_Selected passage_
══════════
It’s a truism of presidential elections that the candidate must appeal to non-Whites. Political consultants know well that a small increase in the Black voting block can go a very long way. George W. Bush’s re-election was credited in part to his ability to increase his support from Black voters in Ohio and Florida. Political pundits have been warning the Democrats about the growing appeal of Trump to certain Black voters, according to a poll released in May. Numbers in that study indicated that in Ohio — a critical swing state — Trump might garner as much as 15% of the Black vote against Clinton. That’s a staggering jump from the 4% support for Mitt Romney in 2012.

Trump doesn’t seem to care about all that. His track record of racist comments and highly questionable tweets and retweets are simply too many to list here. Suffice to say, he’s not pandering to the Black vote.

Amazingly, he still has Black supporters: women and men who may be one of the most conspicuous sights on the 2016 campaign trail. Although Trump’s Cleveland RNC crowning attracted fewer Black delegates and speakers than any RNC in recent decades (one estimate suggested only 3 percent of RNC delegates, on par with his supposed 1-4% Black voter support in some polls), the ones who were there were, well, quite visible.

So who makes up those percentages? And what on earth are they thinking? How could any significant number of Black people support a presidential candidate whose racist record includes endorsements from White supremacists, a string of accusations of discrimination, and reported sentiments such as “laziness is a trait in blacks?”
══════════
_Extracted entries_
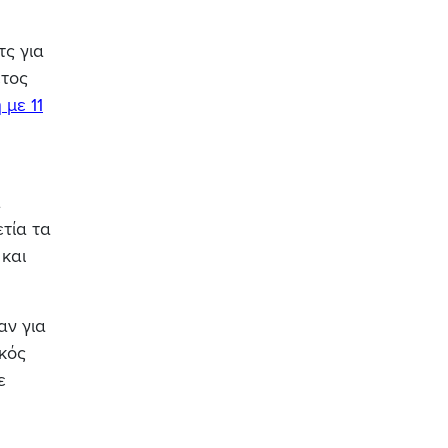
ς για
έτος
 με 11
α
τία τα
και
αν για
κός
ε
══════════
_What you will do_
1. Translate this sentence from the passage on Trump's Black supporters into Spanish: "Political consultants know well that a small increase in the Black voting block can go a very long way."
2. List every percentage figure in the passage on Trump's Black supporters, and say what each one measures.
3. Carry on the passage on Trump's Black supporters, starting after its final question.

_Results by task_
1. Los consultores políticos saben bien que un pequeño aumento en el bloque de votantes negros puede tener un efecto enorme.

2.
- 15%: the share of the Black vote Trump might get against Clinton in Ohio, according to a poll released in May
- 4%: Mitt Romney's Black support in 2012
- 3 percent: one estimate of the share of RNC delegates who were Black
- 1-4%: Trump's supposed Black voter support in some polls

3.
In fact, it is exactly what it looks like: Trump’s Black supporters share his racist ideas. They are as rabidly anti-Black as their candidate. They have thoroughly consumed quite possibly the most sophisticated racist idea to date: the idea of a post-racial America. Historically, racist ideas have functioned as post-racial ideas, preventing Americans from seeing — let alone challenging — discrimination and racist Americans like Trump.

Republican Utah congresswoman Mia Love (left) has vowed to take the Congressional Black Caucus “apart from the inside out.” (AP Photo/J. Scott Applewhite)

“I don’t think there’s anything he’s said that is racist,” said Willie Dove, a Black delegate from Kansas at the RNC. Kira Inis, an alternative delegate from Los Angeles, showed up on the floor of the RNC posing for pictures wearing a red t-shirt that announced her as “one of his African-Americans.” She then went on to claim Black people’s “ill-advised” behaviors “get themselves killed” by the police before ripping into Black Lives Matter activists as “a bunch of racist, anarchist monsters.”

Racist ideas have been produced and reproduced over the course of history for Black consumption as much as White starting with slavery — in large part to restrain Black activism. Most Black people have struggled to overrun or turn away from discriminators and all the racist ideas swirling around them. But a conspicuous few have struggled almost completely for racism, running across time and space towards oppressive plantations owned by bigoted White tycoons like Trump, and often receiving their favor.

This distressing history of internalized, self-directed racism in the Americas begins in 1657 with the story of “poor Sambo,” as retold by Richard Ligon in his A True and Exact History of the Island of Barbados. Sambo was one of the first known enslaved Africans in the Americas to expose plans for a brewing slave revolt. But he refuses his reward for doing so. It was “but an act of Justice,” says Sambo, and he was “sufficiently” rewarded “in the Act,” the slave tells his master.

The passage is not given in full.